One of the things that enforced idleness does is give you time to think, and I've been doing a lot of that. Normally the world whizzes past as I drive from one place to another, but being unable to drive has somehow opened my eyes.


This is a really lovely time of year, the buds are coming out, leaves are just turning green and the world is awakening from it's winter hibernation. During yesterdays walk we stopped countless times just to admire natures handiwork. Just taking the time to look at how the leaves are tightly enfurled in the bud, and a little further along the branch another bud has burst is just incredible.


Another thing is that time is less important (actually it's completely unimportant really) and having time is a special gift. It opens you mind to memories and thoughts that you don't have time for normally.


I have so much to be thankful for. Far more than I can put down here, but I'm one of that blessed generation of "Baby boomers" born just after the war. I was born too late to serve in Malaya, Cyprus and Suez, and too early to have to face the Iraq chaos. Just being the age I am is pretty amazing. Then I have my wonderful family. I'm saying nothing about them, because I've said plenty already. All in all, I have very few regrets.

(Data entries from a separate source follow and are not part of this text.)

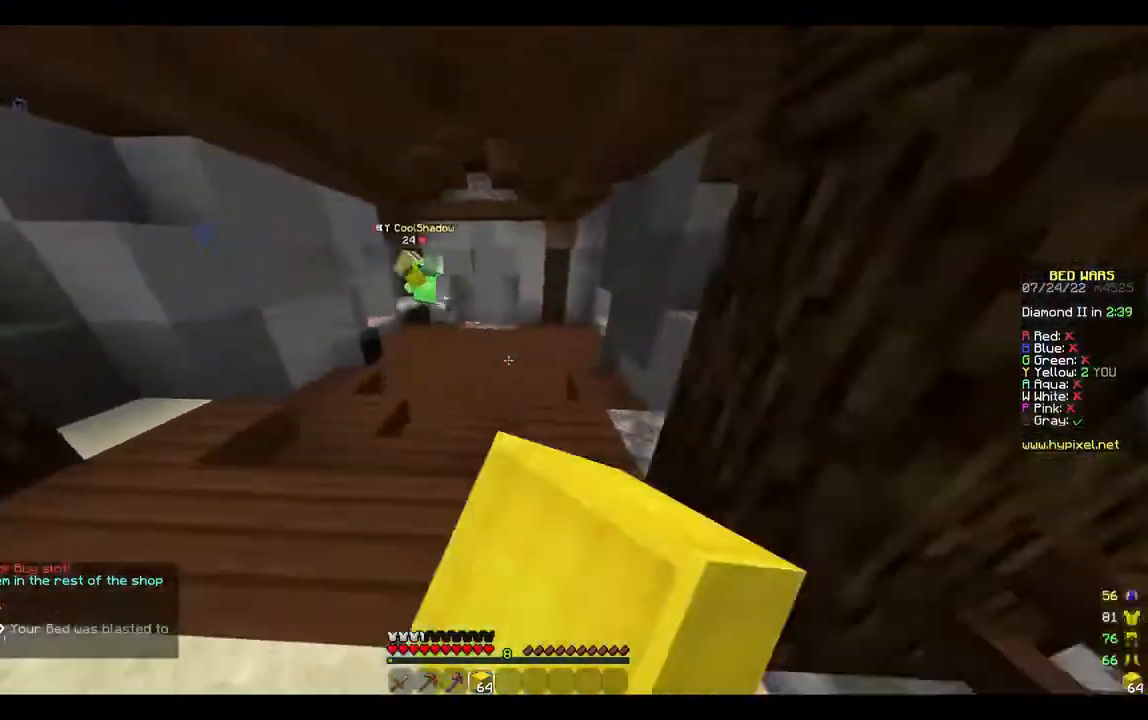
{"keys": ["w"], "mouse": [], "events": [[67, "mouse_left", "up"], [133, "mouse_left", "down"], [467, "mouse_left", "up"]]}
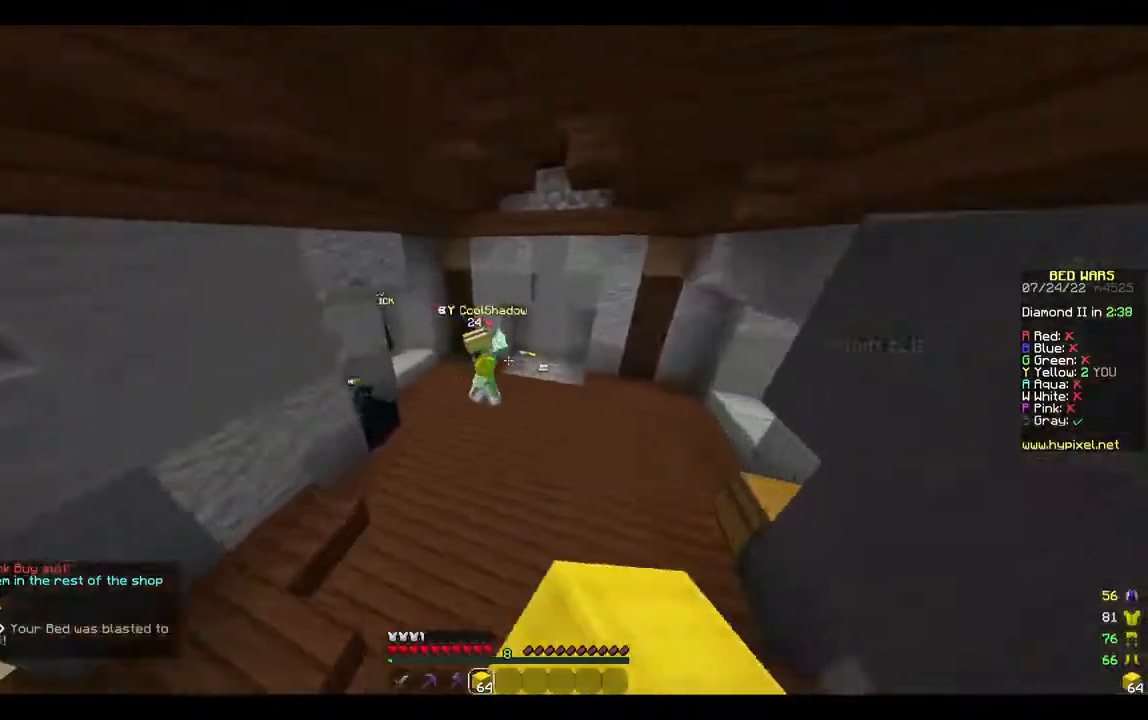
{"keys": ["d", "w"], "mouse": ["left"], "events": [[33, "mouse_left", "down"], [233, "d", "down"], [300, "mouse_left", "up"], [367, "mouse_left", "down"]]}
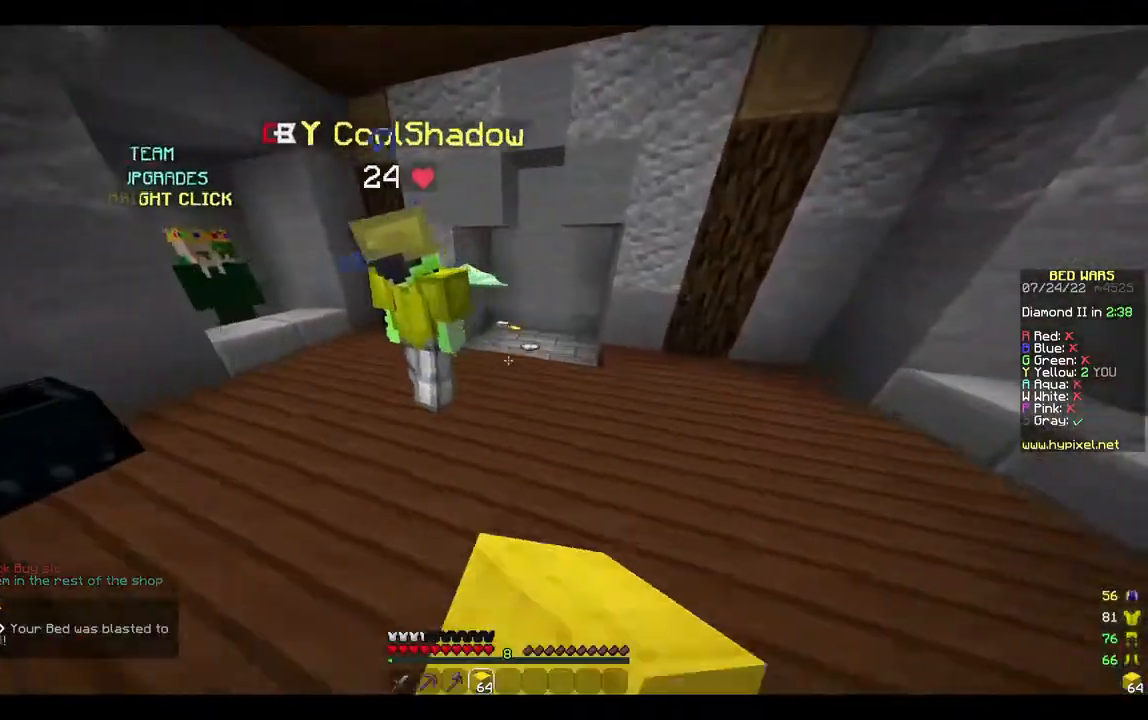
{"keys": ["d", "w"], "mouse": ["left"], "events": [[33, "mouse_left", "up"], [67, "mouse_left", "down"], [233, "mouse_left", "up"], [267, "mouse_left", "down"], [433, "mouse_left", "up"], [467, "mouse_left", "down"]]}
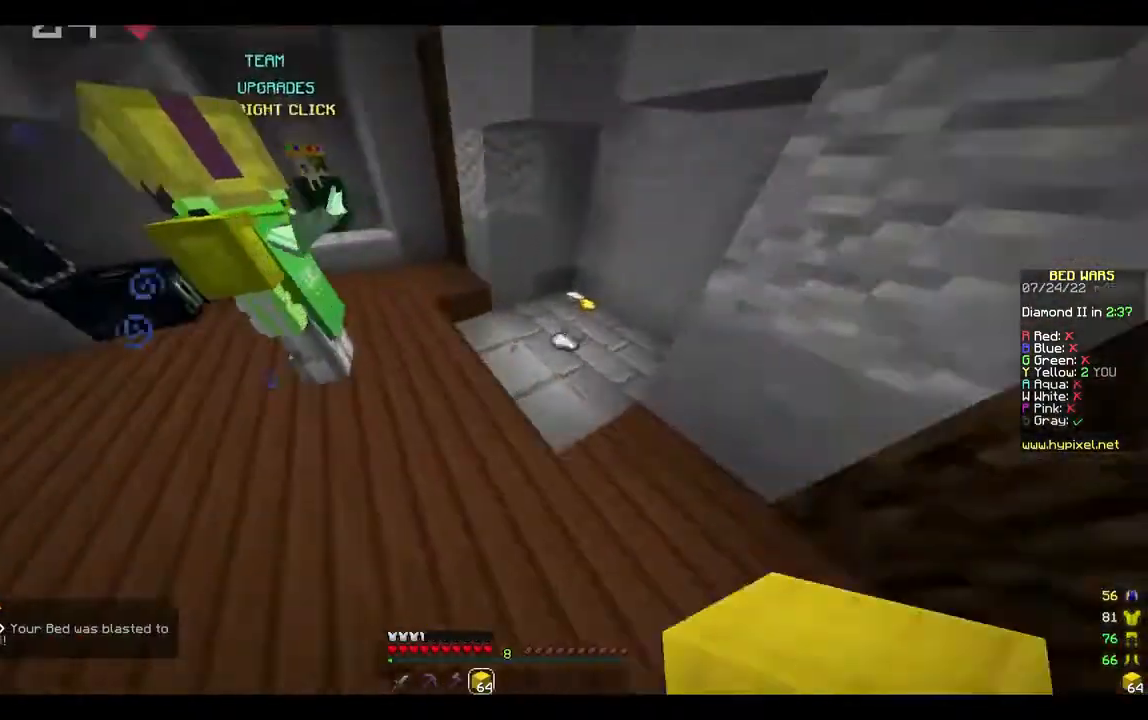
{"keys": [], "mouse": [], "events": [[33, "w", "up"], [100, "mouse_left", "up"], [133, "d", "up"], [167, "mouse_left", "down"], [300, "mouse_left", "up"]]}
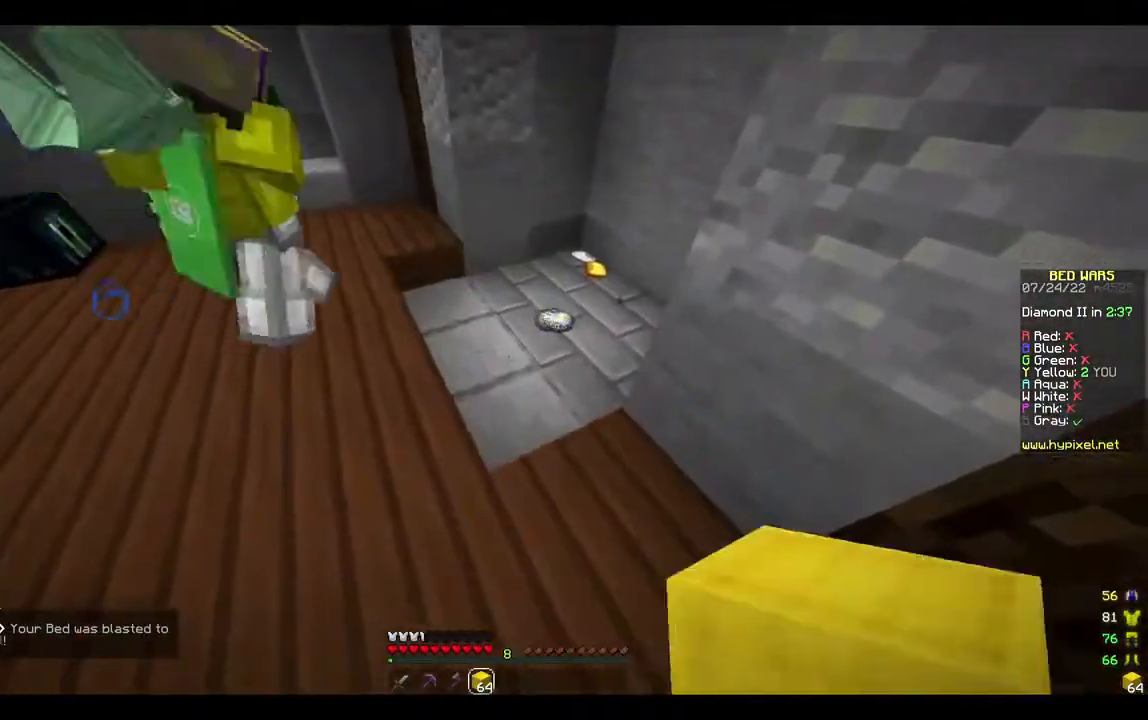
{"keys": ["w"], "mouse": [], "events": [[33, "mouse_left", "down"], [233, "mouse_left", "up"], [367, "w", "down"]]}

The one major regret is this: I wish with all my heart that I'd never started smoking. I know there is nothing worse than a reformed smoker, but it's just so true. I don't know if all my health problems have been caused by smoking, but I do know that if I hadn't smoked then I'd be a lot better of than I am now - in every way. I sat down the other day and worked out how much I was spending on fags per week, before I stopped. I'd done it before, after all it was one of the reasons I did stop, but it's a mind blowing figure just the same.

I kidded myself that I was only smoking twenty a day, but in reality I bet it was nearer forty. Even if we take the lower figure, twenty Benson and Hedges now cost more than £5.50. Now multiply that by 7 days gives you £38.50 - a week! bearing in mind I've been smoking for more than 40 years I must have spent thousands on suicide on the easy payment plan. My smoke money has paid for several holidays since I stopped in 2003. I know what I'd rather spend my money on!